Away from the city’s glamoured chaos, inside the palace’s innermost walls, another world turned. Paths wound gently through sumptuous grounds which were thick with trees. The colour of every bloom delighted the eye. But no birds ever sang there.

Nearer the palace itself, the pastoral met acres of white marbled courtyard. Here there were arbours, arches, and benches no one ever sat on. Where grass ended and flagstones began the tradition of marking subterranean power channels was respected. Coloured lines, unerringly straight, homed in from all compass points. A spider’s web of red, black, peach, blue and a dozen other shades, all kept freshly tinted.

The vivid stripes continued inside the palace itself, running the length of corridors and under walls, cutting across the floors of rooms. They intersected deep in the palace’s heart, in the

sanctum sanctorum

which only Gath Tampoor’s ruling dynasty had ever entered. A massive vaulted chamber, ringed by impossibly tall pillars, lit by radiances whose source could not be seen. Quietly opulent in its decoration, sparely but tastefully furnished, it was perfumed by rare essences smouldering in iron braziers.

Entering from every direction, the lines gave up their rectilinear courses, curved, intermingled and flowed into an enormous circle upon the floor. Their colours blended too, and became glistening silver. Within the circle, and linked to it, shimmered the burnished emblem of Gath Tampoor: the pyramidal teeth of a stylised sunburst, enclosing a magnificent dragon. Permanently glamoured, the coiled, scaly beast belched sheets of orange flame.

One of the dragon’s great eyes was a hollow cavity. A smooth-sided pit large enough to comfortably drop a stagecoach into. The content of all the channels fed the pool at its bottom. Magic’s chariot, quicksilver with the consistency of honey, coursed and blended there. The pool’s shining surface, agitated as the liquid ebbed and fluxed, would often settle and take on the properties of what might best be described as a window. A window that showed images from a myriad elsewheres.

Not that most people would recognise the images as such, or indeed the window.

A small group clustered around the eye. One of them held the most powerful position in the empire. The others had blood ties to her. They dressed in spectacularly expensive glamoured raiment, and several were accompanied by chimera companions. These were beautiful or repulsive in the extreme, as dictated by taste.
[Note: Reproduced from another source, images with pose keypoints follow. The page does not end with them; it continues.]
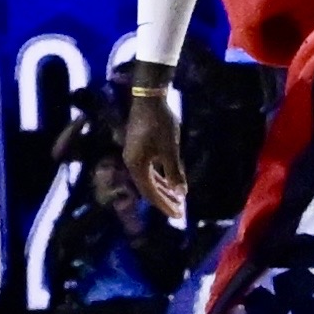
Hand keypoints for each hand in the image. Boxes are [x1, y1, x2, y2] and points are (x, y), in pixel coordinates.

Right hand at [122, 79, 186, 221]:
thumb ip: (174, 172)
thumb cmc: (160, 124)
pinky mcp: (139, 149)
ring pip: (149, 179)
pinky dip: (161, 178)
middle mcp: (132, 163)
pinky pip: (150, 170)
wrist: (149, 98)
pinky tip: (171, 182)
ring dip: (163, 190)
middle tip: (180, 212)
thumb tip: (180, 193)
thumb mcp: (170, 149)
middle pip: (148, 189)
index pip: (150, 193)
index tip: (178, 216)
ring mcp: (135, 156)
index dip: (164, 205)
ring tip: (178, 200)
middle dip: (165, 200)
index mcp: (137, 166)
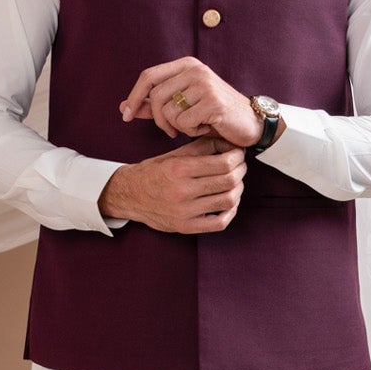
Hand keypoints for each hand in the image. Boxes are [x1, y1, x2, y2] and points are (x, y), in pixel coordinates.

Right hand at [99, 135, 246, 233]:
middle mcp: (182, 191)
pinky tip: (229, 203)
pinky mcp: (185, 227)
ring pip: (227, 201)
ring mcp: (184, 211)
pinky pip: (219, 223)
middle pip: (228, 181)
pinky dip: (230, 212)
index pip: (223, 164)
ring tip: (236, 183)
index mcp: (179, 169)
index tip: (238, 154)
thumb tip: (228, 143)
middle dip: (241, 171)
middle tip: (240, 166)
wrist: (129, 195)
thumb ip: (201, 148)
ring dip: (238, 190)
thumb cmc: (154, 172)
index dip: (237, 157)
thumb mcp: (174, 155)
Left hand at [120, 57, 262, 148]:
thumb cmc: (214, 114)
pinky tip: (205, 128)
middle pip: (156, 97)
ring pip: (169, 111)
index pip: (148, 76)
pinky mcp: (213, 103)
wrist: (251, 122)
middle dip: (158, 120)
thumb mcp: (183, 105)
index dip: (134, 97)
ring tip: (195, 125)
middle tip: (170, 131)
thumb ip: (154, 105)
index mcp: (186, 65)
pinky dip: (191, 131)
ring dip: (177, 126)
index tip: (126, 116)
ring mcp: (205, 85)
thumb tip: (124, 106)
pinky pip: (184, 122)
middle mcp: (195, 70)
Empress Bethmilno XXV was very old. Though assuming she was senile could prove fatal. She wore thick white face powder. Her lips were a scarlet wound, her eyes and lashes heavily lead blackened. Artificially dark, her hair was piled up and lanced with long silver pins. Her garb was light-coloured and delicately glamoured, so that its continuously shifting display of patterns changed subtly.

The group studied the recess, seemingly untroubled by the intense cold it gave off.
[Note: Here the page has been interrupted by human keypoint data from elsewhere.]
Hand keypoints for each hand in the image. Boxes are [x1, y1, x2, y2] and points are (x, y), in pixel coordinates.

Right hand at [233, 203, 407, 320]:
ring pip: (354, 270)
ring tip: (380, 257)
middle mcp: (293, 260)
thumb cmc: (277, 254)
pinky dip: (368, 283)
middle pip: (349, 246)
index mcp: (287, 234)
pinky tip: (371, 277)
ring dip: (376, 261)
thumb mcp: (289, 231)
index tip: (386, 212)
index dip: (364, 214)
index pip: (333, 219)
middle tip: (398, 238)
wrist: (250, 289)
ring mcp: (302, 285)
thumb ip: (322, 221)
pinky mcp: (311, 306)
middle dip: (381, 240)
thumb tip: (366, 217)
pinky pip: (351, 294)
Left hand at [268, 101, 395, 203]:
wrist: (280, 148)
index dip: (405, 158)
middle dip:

‘There!’ the Empress exclaimed, pointing to a stir of shadows in the quicksilver. ‘And again, there.’

‘Does it have the same source, Grandmother?’ a young man asked.
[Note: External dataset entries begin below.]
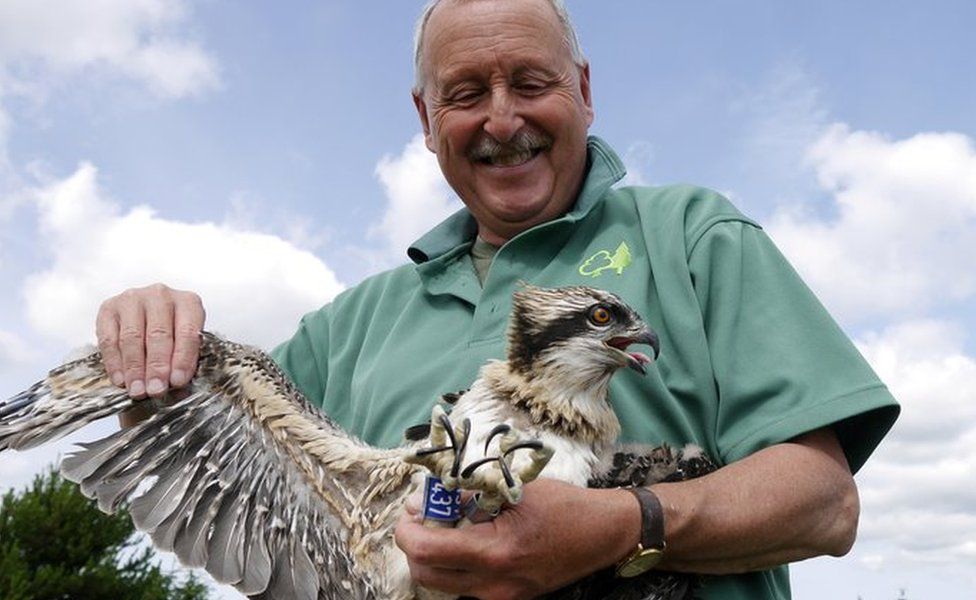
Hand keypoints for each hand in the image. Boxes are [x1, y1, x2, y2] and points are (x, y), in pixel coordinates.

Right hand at [96, 283, 204, 398]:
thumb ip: (184, 359)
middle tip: (156, 390)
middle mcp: (161, 295)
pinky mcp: (109, 308)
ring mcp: (133, 299)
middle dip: (157, 367)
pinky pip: (110, 339)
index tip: (177, 381)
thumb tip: (176, 384)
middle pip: (158, 334)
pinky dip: (115, 363)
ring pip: (132, 337)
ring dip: (135, 368)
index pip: (188, 332)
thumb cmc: (173, 333)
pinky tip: (120, 380)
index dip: (182, 358)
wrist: (147, 317)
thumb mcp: (186, 342)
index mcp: (188, 302)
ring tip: (138, 390)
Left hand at [394, 478, 639, 599]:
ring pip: (441, 583)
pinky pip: (463, 586)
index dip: (407, 529)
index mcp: (495, 553)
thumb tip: (429, 498)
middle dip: (414, 542)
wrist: (603, 534)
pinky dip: (453, 563)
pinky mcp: (507, 598)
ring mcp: (500, 597)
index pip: (426, 550)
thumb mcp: (514, 490)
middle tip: (423, 514)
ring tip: (445, 524)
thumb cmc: (564, 505)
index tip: (411, 507)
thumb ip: (469, 496)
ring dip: (432, 554)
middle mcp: (494, 585)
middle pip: (425, 573)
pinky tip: (466, 539)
‘Yes, the barbarous lands. Though not so far north this time.’

‘These disturbances in the grid grow stronger and more frequent,’ an older man remarked. ‘It beggars belief that one human being could have such an effect.’

‘Yet it appears so,’ Bethmilno said, ‘for all that he’s an ignorant savage.’

‘Is there any precedent?’

‘None.’

‘This should have been nipped in the bud,’ another grumbled. ‘It’s past time this upstart was dealt with.’

The Empress viewed him sternly. ‘You can’t honestly believe the warlord could endanger us in any way. When has any threat from the people ever done that? To interpret this as some kind of hazard to the imperium would be to take it too seriously.’ She paused, and added, ‘We have not come this far, however, by being incautious. And there are considerations beyond the problems a single warlord may bring us.’

‘Rintarah,’ the grandchild supplied dutifully.

The Empress smiled indulgently. A sight which, to an outsider, might appear grotesque. ‘I could wish others were as focused on realities as you, my dear. It should never be forgotten who the true enemy is.’ She looked to them all. ‘Rintarah. Of course.